Gestellte Aufgabe a ->
Ordne von den Zeilen unten alles ab der Zeile mit „scientific name: Taraxacum laetum“ bis einschließlich der Zeile mit „scientific name: Jackrogersella cohaerens“ als nummerierte Liste an. Lass dabei Leerzeilen weg.

Text der Seite ->
Intensiver als über Ökosozialismus diskutierte déi Lénk über ihre Haltung zum Krieg in der Ukraine und vor allem in Gaza

Gesinnungskongress

Parteikongress von Déi Lénk am 24.3.2024 in Esch/Alzette
Foto: Olivier Halmes
d'Lëtzebuerger Land vom 29.03.2024

Parteikongresse von déi Lénk verdienen eigentlich den Namen „Parteitag“, denn oft dauern sie lange. Für den Kongress in der Escher Maison du Peuple (am vorigen Sonntag) ist ebenfalls ein ganzer Arbeitstag angesetzt. An die 70 Parteimitglieder treffen sich in dem Saal am Hauptsitz des OGBL. Jemand hat einen Hund mitgebracht. Der bellt manchmal.

Das Wort wird am Tag danach berichten: „Déi Lénk macht CSV-DP-Bashing zum Europawahlkampf“. Das ist möglich, aber nicht sicher. Die Reden von Parteisprecherin Carole Thoma und dem Abgeordneten Marc Baum zu Kongressbeginn sind nationalpolitische. Thoma nennt CSV-Innenminister Léon Gloden ein „Sicherheitsrisiko“, weil seine Politik Rechtsradikalen Vorschub leiste. Baum erkennt in „Luc von der Deutschen Bank“ eine Gefahr. „Trickle-down econocmics, mon cul!“, ruft er in den Saal. Das Publikum ist begeistert.

Zur EU und dem Wahlkampf zum Europaparlament hat déi Lénk sehr wohl etwas zu sagen. Insbesondere aber ringt sie um die richtige Gesinnung zu Krieg und Frieden, vor allem zu dem im Nahen Osten.

Gegebene Angaben ->

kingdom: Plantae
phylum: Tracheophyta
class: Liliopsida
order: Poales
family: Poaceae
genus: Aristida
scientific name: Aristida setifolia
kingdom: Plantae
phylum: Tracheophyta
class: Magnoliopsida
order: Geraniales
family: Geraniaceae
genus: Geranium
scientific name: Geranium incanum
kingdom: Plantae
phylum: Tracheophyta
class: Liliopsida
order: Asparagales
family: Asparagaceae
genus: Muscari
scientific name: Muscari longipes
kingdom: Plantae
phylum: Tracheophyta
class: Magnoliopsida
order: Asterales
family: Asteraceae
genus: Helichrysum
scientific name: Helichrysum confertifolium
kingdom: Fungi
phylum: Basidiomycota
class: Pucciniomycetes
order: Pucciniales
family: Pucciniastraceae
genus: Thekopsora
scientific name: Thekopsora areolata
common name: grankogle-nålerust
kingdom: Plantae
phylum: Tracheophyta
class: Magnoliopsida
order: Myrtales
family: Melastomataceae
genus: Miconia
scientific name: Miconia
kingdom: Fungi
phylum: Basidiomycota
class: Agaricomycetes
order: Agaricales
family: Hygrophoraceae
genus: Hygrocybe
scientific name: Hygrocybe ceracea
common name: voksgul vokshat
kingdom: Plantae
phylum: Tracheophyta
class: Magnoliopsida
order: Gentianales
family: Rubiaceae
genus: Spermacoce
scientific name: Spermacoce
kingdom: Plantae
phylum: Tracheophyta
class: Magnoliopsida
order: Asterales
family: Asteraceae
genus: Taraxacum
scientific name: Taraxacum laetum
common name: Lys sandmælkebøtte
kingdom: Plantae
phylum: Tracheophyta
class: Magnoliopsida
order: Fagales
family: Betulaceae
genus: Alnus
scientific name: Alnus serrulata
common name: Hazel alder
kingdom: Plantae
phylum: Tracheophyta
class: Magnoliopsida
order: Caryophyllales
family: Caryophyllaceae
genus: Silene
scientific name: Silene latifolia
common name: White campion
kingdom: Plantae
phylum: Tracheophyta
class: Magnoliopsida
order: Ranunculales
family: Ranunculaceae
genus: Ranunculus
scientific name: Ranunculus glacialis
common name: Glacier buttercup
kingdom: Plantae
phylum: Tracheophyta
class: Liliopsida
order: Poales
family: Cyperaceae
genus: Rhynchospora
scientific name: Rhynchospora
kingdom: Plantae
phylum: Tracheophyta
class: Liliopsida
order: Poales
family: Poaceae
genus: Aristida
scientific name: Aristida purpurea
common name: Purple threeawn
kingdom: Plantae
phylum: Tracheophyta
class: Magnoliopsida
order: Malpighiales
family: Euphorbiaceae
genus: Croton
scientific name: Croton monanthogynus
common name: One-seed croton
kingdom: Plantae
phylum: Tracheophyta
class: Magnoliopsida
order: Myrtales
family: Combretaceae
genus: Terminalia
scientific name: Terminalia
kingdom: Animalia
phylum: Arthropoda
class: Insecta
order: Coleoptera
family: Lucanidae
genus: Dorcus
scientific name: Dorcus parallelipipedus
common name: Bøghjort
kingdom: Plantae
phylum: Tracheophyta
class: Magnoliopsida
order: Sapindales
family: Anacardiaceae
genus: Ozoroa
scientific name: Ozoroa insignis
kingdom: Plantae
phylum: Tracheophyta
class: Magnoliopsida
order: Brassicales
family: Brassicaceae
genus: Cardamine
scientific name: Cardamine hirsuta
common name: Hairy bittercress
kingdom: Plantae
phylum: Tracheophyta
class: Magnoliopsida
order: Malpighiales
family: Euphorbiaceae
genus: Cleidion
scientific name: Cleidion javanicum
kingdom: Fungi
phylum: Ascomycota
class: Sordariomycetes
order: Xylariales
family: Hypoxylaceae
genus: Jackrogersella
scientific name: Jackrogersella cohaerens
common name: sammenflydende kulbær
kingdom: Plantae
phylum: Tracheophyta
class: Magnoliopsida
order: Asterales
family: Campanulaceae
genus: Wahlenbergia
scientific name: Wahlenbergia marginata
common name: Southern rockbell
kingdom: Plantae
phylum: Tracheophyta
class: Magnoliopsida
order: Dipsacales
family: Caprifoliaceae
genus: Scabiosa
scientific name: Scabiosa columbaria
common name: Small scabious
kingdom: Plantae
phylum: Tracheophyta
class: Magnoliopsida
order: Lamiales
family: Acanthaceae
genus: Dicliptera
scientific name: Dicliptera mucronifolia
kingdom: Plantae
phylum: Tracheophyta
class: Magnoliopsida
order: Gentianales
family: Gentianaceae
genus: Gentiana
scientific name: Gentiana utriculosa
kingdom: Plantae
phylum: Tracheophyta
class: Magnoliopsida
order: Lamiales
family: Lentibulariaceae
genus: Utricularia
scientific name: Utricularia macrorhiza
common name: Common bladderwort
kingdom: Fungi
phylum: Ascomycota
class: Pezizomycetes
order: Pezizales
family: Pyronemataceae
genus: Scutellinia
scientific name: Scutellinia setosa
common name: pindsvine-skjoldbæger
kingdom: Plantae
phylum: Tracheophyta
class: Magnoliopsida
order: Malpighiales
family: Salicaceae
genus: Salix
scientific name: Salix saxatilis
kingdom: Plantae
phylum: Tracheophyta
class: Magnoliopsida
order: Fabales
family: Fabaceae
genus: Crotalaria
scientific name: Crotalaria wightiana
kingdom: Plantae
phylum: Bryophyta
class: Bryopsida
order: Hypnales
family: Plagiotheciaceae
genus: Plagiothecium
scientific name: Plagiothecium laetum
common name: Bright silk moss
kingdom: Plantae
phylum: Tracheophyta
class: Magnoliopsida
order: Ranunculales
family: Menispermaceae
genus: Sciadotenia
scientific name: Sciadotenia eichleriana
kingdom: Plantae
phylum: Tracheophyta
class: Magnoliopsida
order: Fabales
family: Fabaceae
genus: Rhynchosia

Gestellte Aufgabe b ->
Beantworte diese Fragen zum Artikel über den Parteikongress:
(i) Wie viele Parteimitglieder treffen sich im Saal?
(ii) Wen nennt Carole Thoma ein „Sicherheitsrisiko“?
(iii) In welchem Gebäude findet der Kongress statt?

Richtige Antwort a ->
1. scientific name: Taraxacum laetum
2. common name: Lys sandmælkebøtte
3. kingdom: Plantae
4. phylum: Tracheophyta
5. class: Magnoliopsida
6. order: Fagales
7. family: Betulaceae
8. genus: Alnus
9. scientific name: Alnus serrulata
10. common name: Hazel alder
11. kingdom: Plantae
12. phylum: Tracheophyta
13. class: Magnoliopsida
14. order: Caryophyllales
15. family: Caryophyllaceae
16. genus: Silene
17. scientific name: Silene latifolia
18. common name: White campion
19. kingdom: Plantae
20. phylum: Tracheophyta
21. class: Magnoliopsida
22. order: Ranunculales
23. family: Ranunculaceae
24. genus: Ranunculus
25. scientific name: Ranunculus glacialis
26. common name: Glacier buttercup
27. kingdom: Plantae
28. phylum: Tracheophyta
29. class: Liliopsida
30. order: Poales
31. family: Cyperaceae
32. genus: Rhynchospora
33. scientific name: Rhynchospora
34. kingdom: Plantae
35. phylum: Tracheophyta
36. class: Liliopsida
37. order: Poales
38. family: Poaceae
39. genus: Aristida
40. scientific name: Aristida purpurea
41. common name: Purple threeawn
42. kingdom: Plantae
43. phylum: Tracheophyta
44. class: Magnoliopsida
45. order: Malpighiales
46. family: Euphorbiaceae
47. genus: Croton
48. scientific name: Croton monanthogynus
49. common name: One-seed croton
50. kingdom: Plantae
51. phylum: Tracheophyta
52. class: Magnoliopsida
53. order: Myrtales
54. family: Combretaceae
55. genus: Terminalia
56. scientific name: Terminalia
57. kingdom: Animalia
58. phylum: Arthropoda
59. class: Insecta
60. order: Coleoptera
61. family: Lucanidae
62. genus: Dorcus
63. scientific name: Dorcus parallelipipedus
64. common name: Bøghjort
65. kingdom: Plantae
66. phylum: Tracheophyta
67. class: Magnoliopsida
68. order: Sapindales
69. family: Anacardiaceae
70. genus: Ozoroa
71. scientific name: Ozoroa insignis
72. kingdom: Plantae
73. phylum: Tracheophyta
74. class: Magnoliopsida
75. order: Brassicales
76. family: Brassicaceae
77. genus: Cardamine
78. scientific name: Cardamine hirsuta
79. common name: Hairy bittercress
80. kingdom: Plantae
81. phylum: Tracheophyta
82. class: Magnoliopsida
83. order: Malpighiales
84. family: Euphorbiaceae
85. genus: Cleidion
86. scientific name: Cleidion javanicum
87. kingdom: Fungi
88. phylum: Ascomycota
89. class: Sordariomycetes
90. order: Xylariales
91. family: Hypoxylaceae
92. genus: Jackrogersella
93. scientific name: Jackrogersella cohaerens

Richtige Antwort b ->
(i) An die 70.
(ii) CSV-Innenminister Léon Gloden.
(iii) In der Escher Maison du Peuple.